Клевер на ладони - страница 3
А потом за Дашкой зашла девочка в джинсовой панаме, и я догадалась, что это Павлова. Звали ее Алька. К кому-то на даче намертво приклеивалась кличка, к Павловой – фамилия, да так, что оторвать ее было уже невозможно, и порой за глаза по фамилии ее звали даже взрослые.
Девочки долго стояли на дороге перед нашим участком и смеялись, а потом Дашка забежала в дом и прокричала:
– Бабуль, я гулять!
– Возьми с собой Полю, – сказала баба Вера.
– Это несправедливо, Павлова – моя подруга!
– Поля здесь никого не знает…
– Когда-то я тоже никого не знала, – перебила Дашка, изо всех сил защищая свою территорию. – Но никто ни с кем меня не знакомил, и я сама искала себе друзей!
– Поля в гостях у тебя на даче! – Это был последний аргумент, приводимый взрослыми в наших спорах с Дашкой.
– Это дача деда, пусть с ним сидит! – отрезала Дашка и распахнула дверь комнаты, совсем не ожидая увидеть меня внутри.
Наши взгляды встретились, и Дашка с недовольной гримасой процедила сквозь зубы:
– Пойдешь?
– Не пойду, – сама того не ожидая ответила я. – Не хочу.
Дашка просияла и, кажется, не поверила своему счастью. Она даже улыбнулась мне своей почти еще детской и совсем уже забытой мною улыбкой.
– Бабуль, она не хочет! – радостно прокричала Дашка и убежала.
Так началась череда унылых дачных дней, жарких и прохладных, хмурых и солнечных, но неотличимо похожих друг на друга. С самого утра Дашка уходила к Павловой и пропадала у нее до обеда, а я слонялась между хозблоком и большим домом, не зная чем заняться. Я наблюдала за тем, как монотонно течет дачная жизнь, как день за днем трудится дед, как готовит завтрак, обед и ужин моя бабушка, как в душной теплице колючие огурцы требуют внимания бабы Веры, как Димка собирает конструктор на террасе и как Дашка равнодушно проходит мимо, жалея для меня слова и взгляды.

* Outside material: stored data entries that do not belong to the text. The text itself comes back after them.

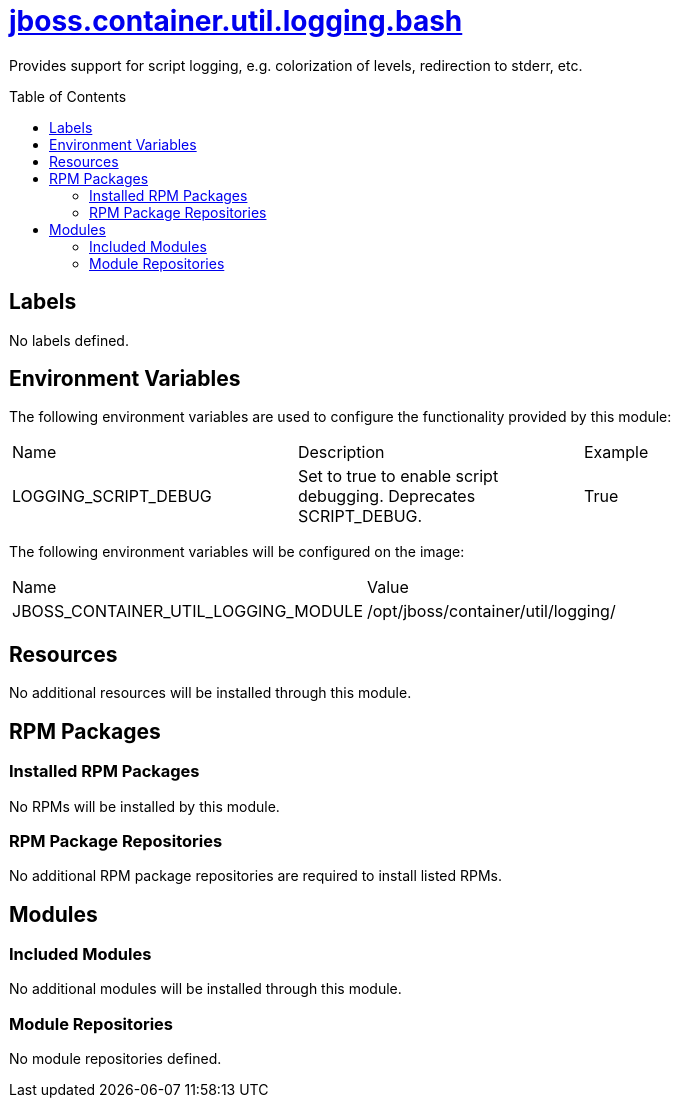 ////
    AUTOGENERATED FILE - this file was generated via ./gen_template_docs.py.
    Changes to .adoc or HTML files may be overwritten! Please change the
    generator or the input template (./*.jinja)
////



= link:./module.yaml[jboss.container.util.logging.bash]
:toc:
:toc-placement!:
:toclevels: 5

Provides support for script logging, e.g. colorization of levels, redirection to stderr, etc.

toc::[]

== Labels
No labels defined.


== Environment Variables

The following environment variables are used to configure the functionality provided by this module:

|=======================================================================
|Name |Description |Example
|LOGGING_SCRIPT_DEBUG |Set to true to enable script debugging.  Deprecates SCRIPT_DEBUG. |True
|=======================================================================

The following environment variables will be configured on the image:
|=======================================================================
|Name |Value
|JBOSS_CONTAINER_UTIL_LOGGING_MODULE |/opt/jboss/container/util/logging/
|=======================================================================

== Resources
No additional resources will be installed through this module.

== RPM Packages

=== Installed RPM Packages
No RPMs will be installed by this module.

=== RPM Package Repositories
No additional RPM package repositories are required to install listed RPMs.

== Modules

=== Included Modules
No additional modules will be installed through this module.

=== Module Repositories
No module repositories defined.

Я поднималась на второй этаж большого дома и растворялась в прохладе его полупустых комнат, вдыхала свежий аромат деревянных стен, мечтала помириться с Дашкой и наблюдала из окна за перемещениями синей бейсболки по соседнему участку.
Дашка приходила от Павловой повеселевшей и далекой, а однажды принесла рисунок: два красных сердца, скрепленных булавкой с надписью «LOVE». Иногда девчонки сидели на нашем участке, и я вдруг поняла, что мне неинтересно с ними так же, как и им со мной. Их шуточки не смешили меня, а намеки были непонятны. Все же я была младше: на год – Дашку, и на целых два – Павлову.
В тот день бабушкам все же удалось убедить Дашку взять меня с собой. Она уже закатила глаза и приготовилась спорить, но увидев Павлову, которая, как всегда, дожидалась ее перед домом, промолчала.
– С нами пойдет, – выдавила Дашка вместо приветствия, кивая в мою сторону.
– Пусть идет, – равнодушно пожала плечами Павлова.
Мы шли по улице и молчали. Павлова сорвала ромашку и начала отрывать лепестки по одному.
– Любит, не любит, любит, не любит…
Когда на желтой сердцевине остался всего один белый лепесток, как самый стойкий оловянный солдатик, она радостно выдохнула:
– Любит!
– Тот, о ком я думаю? – многозначительно спросила Дашка.
– Тот, о ком я думаю, – таинственно ответила Павлова и засмеялась.
Мы дошли до березовой рощи. Черно-белые стволы деревьев уходили здесь прямо в небо, под высокими березами топтались дети, они казались еще меньше на фоне таких великанов.
– Сколько народа! – удивилась Павлова и повернула прямо в рощу.